Posted: Sun Sep 24, 2006 3:10 pm
by matthijs
Thanks for showing Ambush. Will study that.
Ambush Commander wrote:And no, htmlentities just doesn't work. Period
That's quite a bold statement, isn't it? Why is every security advise to use it then? I do remember reading (for example a book by Chris) in which htmlentities is used to prevent xss etc. You say each site which uses htmlentities to escape output to html is still vulnerable to xss or other kinds of attacks?
That's quite something ...
Posted: Sun Sep 24, 2006 3:15 pm
by Ambush Commander
That's quite a bold statement, isn't it? Why is every security advise to use it then? I do remember reading (for example a book by Chris) in which htmlentities is used to prevent xss etc. You say each site which uses htmlentities to escape output to html is still vulnerable to xss or other kinds of attacks?

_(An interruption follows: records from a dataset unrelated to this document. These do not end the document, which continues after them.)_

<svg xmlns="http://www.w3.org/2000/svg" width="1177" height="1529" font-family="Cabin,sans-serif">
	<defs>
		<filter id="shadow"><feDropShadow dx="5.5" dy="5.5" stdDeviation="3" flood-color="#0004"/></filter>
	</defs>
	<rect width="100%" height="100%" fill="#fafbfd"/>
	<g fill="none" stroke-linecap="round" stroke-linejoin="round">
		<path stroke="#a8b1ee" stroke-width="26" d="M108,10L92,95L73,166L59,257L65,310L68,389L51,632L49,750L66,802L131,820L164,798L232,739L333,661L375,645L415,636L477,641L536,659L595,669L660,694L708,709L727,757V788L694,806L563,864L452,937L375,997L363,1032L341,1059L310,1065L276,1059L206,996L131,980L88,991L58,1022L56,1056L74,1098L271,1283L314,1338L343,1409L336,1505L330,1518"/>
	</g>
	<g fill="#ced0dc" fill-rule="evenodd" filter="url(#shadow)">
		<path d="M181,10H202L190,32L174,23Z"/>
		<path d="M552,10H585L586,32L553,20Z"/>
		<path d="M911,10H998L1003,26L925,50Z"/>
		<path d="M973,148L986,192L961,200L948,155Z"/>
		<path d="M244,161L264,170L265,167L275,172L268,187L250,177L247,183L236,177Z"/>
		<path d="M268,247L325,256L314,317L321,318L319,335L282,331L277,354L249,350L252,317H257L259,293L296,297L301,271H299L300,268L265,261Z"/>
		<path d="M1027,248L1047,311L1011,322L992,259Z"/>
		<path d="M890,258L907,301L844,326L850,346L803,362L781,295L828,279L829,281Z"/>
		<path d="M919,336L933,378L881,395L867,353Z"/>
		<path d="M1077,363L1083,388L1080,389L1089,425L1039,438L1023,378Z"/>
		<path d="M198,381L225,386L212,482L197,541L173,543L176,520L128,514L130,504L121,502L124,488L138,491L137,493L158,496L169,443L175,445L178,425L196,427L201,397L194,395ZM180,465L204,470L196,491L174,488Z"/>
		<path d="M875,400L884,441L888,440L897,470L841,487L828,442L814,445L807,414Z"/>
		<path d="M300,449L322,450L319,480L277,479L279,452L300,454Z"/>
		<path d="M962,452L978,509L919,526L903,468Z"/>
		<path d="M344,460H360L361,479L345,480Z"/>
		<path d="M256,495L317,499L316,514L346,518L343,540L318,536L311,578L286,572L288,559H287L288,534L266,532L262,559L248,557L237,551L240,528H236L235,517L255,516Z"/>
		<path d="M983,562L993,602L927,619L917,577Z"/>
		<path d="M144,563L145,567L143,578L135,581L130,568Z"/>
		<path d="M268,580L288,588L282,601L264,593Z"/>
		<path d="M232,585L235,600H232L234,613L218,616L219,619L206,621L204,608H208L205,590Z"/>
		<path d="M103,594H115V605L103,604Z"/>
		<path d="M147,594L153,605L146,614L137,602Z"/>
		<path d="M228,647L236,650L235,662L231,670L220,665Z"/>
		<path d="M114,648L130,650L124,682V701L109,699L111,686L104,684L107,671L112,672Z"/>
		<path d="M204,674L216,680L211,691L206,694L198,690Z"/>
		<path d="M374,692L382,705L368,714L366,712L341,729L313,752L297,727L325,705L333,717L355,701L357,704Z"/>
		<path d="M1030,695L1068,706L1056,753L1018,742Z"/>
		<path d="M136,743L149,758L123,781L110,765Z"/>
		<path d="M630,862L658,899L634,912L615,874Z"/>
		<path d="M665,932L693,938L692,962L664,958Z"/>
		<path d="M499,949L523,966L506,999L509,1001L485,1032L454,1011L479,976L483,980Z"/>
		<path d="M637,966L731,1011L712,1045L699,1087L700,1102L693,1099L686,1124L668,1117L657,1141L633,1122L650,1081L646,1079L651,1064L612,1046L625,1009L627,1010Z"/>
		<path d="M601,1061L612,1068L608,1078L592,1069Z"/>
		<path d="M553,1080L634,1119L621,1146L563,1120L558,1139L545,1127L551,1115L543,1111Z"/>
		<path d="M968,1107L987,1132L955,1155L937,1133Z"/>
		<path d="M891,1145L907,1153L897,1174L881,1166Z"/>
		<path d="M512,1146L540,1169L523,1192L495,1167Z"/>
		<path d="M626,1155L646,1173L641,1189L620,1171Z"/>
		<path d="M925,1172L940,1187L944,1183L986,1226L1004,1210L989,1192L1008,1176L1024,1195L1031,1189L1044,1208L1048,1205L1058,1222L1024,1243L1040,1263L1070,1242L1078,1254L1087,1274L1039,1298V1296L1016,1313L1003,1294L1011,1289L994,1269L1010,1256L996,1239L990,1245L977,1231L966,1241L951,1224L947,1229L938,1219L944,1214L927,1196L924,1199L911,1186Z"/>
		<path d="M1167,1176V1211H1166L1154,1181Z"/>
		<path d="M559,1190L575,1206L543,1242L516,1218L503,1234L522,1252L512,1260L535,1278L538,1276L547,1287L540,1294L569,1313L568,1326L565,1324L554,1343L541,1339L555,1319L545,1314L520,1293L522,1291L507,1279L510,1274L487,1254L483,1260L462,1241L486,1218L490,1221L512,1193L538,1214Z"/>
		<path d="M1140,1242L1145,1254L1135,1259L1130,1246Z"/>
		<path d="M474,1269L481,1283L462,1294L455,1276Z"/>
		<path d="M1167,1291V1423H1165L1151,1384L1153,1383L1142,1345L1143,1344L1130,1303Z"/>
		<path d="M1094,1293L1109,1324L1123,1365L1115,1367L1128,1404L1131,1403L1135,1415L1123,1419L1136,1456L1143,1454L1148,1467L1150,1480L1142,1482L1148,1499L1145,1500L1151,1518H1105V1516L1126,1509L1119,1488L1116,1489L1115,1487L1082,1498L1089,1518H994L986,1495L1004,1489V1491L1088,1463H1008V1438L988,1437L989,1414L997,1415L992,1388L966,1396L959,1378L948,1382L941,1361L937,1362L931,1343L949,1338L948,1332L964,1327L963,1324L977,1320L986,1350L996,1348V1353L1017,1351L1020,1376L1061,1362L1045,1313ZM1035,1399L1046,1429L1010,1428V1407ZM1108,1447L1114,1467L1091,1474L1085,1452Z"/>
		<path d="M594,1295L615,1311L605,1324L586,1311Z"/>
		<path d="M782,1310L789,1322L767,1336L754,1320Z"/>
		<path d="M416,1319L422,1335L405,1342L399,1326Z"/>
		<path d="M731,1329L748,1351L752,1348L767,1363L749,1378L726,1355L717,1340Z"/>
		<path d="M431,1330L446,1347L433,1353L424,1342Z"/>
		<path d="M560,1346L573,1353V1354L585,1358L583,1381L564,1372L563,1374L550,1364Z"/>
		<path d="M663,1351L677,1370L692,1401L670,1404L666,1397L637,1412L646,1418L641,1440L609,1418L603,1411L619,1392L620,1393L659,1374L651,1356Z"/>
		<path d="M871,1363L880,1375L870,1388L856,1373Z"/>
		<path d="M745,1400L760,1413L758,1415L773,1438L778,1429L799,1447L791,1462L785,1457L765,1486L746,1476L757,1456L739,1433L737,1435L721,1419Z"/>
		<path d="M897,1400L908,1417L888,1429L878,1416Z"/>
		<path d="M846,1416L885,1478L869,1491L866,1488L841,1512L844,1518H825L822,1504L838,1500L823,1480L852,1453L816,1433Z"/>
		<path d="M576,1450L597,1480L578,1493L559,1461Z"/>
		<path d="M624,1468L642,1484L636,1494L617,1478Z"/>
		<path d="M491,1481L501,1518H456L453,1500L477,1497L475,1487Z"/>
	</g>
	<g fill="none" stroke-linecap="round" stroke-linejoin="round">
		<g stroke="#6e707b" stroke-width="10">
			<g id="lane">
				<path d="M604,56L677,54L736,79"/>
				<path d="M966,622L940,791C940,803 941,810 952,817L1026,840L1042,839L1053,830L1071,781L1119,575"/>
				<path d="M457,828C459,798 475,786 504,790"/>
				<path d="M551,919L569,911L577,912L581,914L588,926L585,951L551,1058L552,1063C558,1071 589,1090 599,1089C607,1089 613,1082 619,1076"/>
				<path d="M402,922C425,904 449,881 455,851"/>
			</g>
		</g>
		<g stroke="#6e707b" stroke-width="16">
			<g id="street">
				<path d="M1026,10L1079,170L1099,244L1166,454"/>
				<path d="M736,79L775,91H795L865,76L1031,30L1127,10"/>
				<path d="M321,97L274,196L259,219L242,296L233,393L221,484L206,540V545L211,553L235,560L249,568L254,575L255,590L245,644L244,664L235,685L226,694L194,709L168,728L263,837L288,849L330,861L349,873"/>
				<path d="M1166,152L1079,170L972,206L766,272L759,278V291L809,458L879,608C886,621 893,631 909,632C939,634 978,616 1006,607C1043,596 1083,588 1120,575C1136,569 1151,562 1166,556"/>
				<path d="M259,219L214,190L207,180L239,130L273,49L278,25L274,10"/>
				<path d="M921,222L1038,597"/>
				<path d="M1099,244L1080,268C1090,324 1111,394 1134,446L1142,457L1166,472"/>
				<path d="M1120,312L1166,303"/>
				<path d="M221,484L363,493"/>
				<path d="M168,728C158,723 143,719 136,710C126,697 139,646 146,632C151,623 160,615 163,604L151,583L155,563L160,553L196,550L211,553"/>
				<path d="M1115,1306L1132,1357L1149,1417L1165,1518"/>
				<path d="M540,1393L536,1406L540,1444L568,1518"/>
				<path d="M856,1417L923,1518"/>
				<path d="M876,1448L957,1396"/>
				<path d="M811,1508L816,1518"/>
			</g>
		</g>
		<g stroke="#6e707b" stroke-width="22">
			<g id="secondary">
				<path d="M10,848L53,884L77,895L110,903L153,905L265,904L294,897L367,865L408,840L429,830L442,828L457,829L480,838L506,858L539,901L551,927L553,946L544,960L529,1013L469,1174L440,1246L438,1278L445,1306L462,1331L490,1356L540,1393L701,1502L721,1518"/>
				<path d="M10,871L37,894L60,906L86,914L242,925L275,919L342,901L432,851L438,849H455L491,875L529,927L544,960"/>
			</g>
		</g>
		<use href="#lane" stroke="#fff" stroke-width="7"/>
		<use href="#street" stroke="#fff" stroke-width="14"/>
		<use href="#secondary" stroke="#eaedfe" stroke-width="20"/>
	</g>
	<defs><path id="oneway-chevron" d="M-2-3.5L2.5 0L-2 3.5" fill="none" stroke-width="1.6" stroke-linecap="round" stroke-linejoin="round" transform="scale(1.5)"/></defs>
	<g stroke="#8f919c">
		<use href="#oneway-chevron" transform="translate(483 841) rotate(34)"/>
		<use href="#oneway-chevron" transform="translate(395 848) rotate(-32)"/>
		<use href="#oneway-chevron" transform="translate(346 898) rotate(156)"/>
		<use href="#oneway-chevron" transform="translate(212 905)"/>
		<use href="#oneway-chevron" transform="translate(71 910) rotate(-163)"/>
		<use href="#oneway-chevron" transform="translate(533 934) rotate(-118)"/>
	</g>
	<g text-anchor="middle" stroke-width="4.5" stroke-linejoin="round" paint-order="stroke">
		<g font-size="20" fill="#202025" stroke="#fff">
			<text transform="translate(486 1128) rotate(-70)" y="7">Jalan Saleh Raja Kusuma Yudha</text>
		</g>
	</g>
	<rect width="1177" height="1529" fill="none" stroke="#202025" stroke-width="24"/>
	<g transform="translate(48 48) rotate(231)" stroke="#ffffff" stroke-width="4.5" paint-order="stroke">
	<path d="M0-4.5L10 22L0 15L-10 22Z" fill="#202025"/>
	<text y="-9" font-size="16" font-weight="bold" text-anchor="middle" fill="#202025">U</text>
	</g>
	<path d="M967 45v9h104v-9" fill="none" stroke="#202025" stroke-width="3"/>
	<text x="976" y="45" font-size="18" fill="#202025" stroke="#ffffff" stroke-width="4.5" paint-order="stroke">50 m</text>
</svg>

That's quite something ...
It is quite bold. Although I am
not saying that suddenly any site that uses htmlentities() is suddenly vulnerable to XSS, there are two ramifications of using a bare-naked htmlentities:
1. User input can extremely easily break the validation of pages. No matter how well-constructed the rest of your layout is, null bytes aren't treated very kindly. Even worse is if the string is malformed: the validator may refuse to check your page at all. While browsers are quite forgiving, this is not the case with, say, XML-readers.
2. Under
certain conditions (for example, the abovementioned post), especially when user input is put in to the attributes of HTML tags, XSS is enabled.
Since htmlentities() claims to "Convert all applicable characters to HTML entities", with the implicit assumption that anything passed through htmlentities() is safe to output, I would say yes: htmlentities() is fundamentally broken.